Anti-abortion groups responded by arguing that expanding abortion access would do nothing to improve maternal mortality. In 2009, the American Association of Pro-Life Obstetricians and Gynecologists began to argue that there was no such thing as a life-saving abortion. Three years later, anti-abortion clinicians issued the Dublin Declaration on Maternal Health, which proclaimed that “direct abortion — the purposeful destruction of the unborn child — is not medically necessary to save the life of a woman.”
The Dublin Declaration spread rapidly in conservative Catholic and evangelical circles in the United States, and anti-abortion groups from Students for Life to Feminists for Life claimed that emergency exceptions were unnecessary. A growing number of politicians followed suit, with Republican platforms and politicians now opposing any exception for abortion whatsoever.
While leading anti-abortion organizations increasingly reject life-saving exceptions, EMTALA has remained essentially the same for four decades. Congress moved to pass the act following reports throughout the 1980s that uninsured patients, many of them people of color, were being denied care and dumped onto other hospitals. A patient with a knife in his back was asked to pay $1,000 before anyone would help him.
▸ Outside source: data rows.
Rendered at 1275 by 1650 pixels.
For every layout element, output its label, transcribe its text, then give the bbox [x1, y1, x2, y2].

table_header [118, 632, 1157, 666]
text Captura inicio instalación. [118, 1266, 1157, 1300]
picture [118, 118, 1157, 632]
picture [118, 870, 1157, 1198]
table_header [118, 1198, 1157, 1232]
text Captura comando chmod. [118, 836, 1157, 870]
Women in labor were left to sit in waiting rooms for hours and then sent miles away. Transferred patients, many of whom were in unstable condition, were twice as likely to die as those treated at the transferring hospital.
EMTALA creates a guarantee of emergency care, especially for patients in labor. The Biden administration reminded hospitals of these obligations and hoped to reassure emergency doctors that they could do what is best for patients.
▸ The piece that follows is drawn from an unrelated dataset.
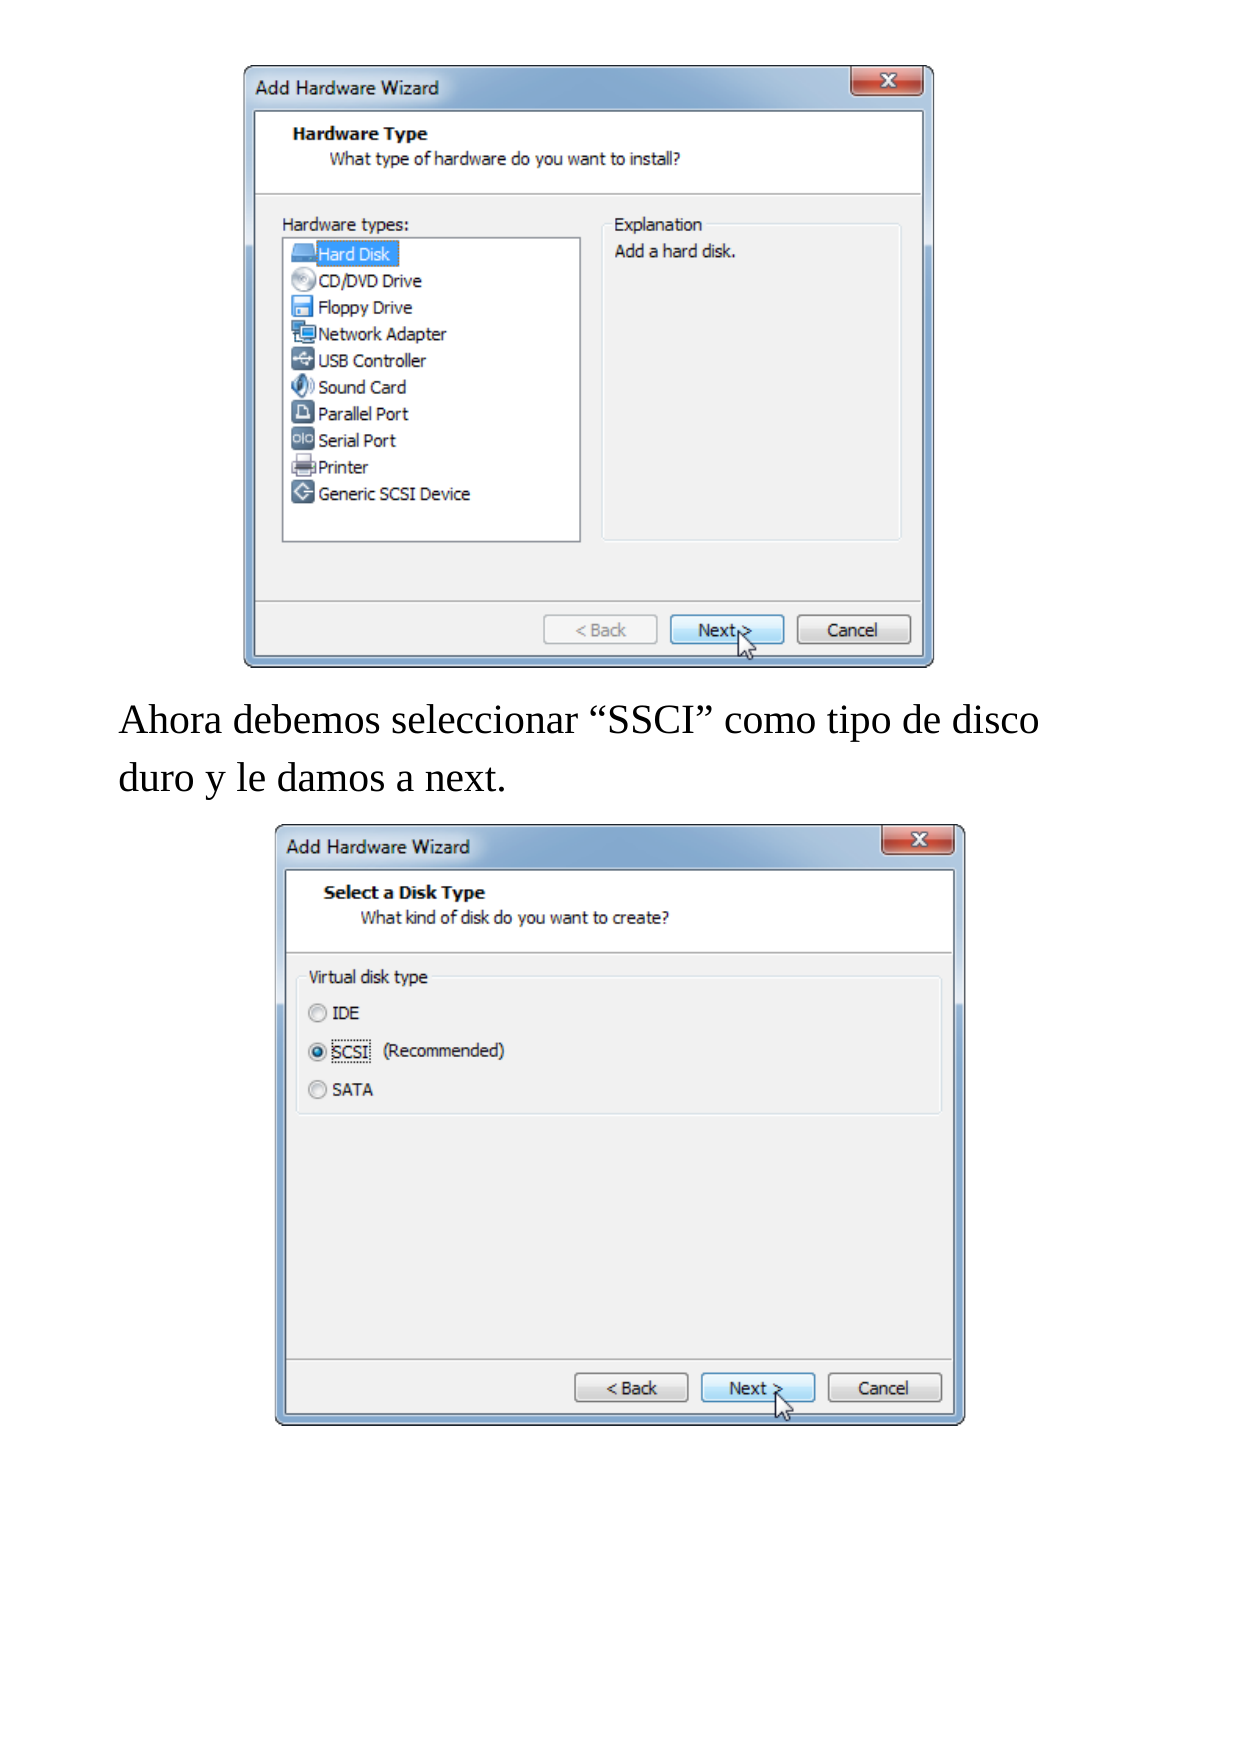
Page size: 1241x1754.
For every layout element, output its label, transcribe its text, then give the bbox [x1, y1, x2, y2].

text Ahora debemos seleccionar “SSCI” como tipo de disco duro y le damos a next. [118, 695, 1122, 800]
picture [243, 65, 935, 668]
picture [274, 824, 966, 1426]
Contrary to Texas’s claims, federal government is not using EMTALA to turn every hospital into an abortion clinic. But the federal law does require abortion in some emergency situations where the Texas law would label it a crime. And because of the shift in the anti-abortion movement’s approach to exceptions, the stage is set for a showdown between the federal government and the states. At stake is the idea that abortion can be medically necessary health care.
And if federal law doesn’t prevail, emergency physicians will continue to face the impossible task of navigating between the complexities of medicine and the vagaries of law. They will serve as de facto lawyers. And pregnant patients will pay the ultimate price.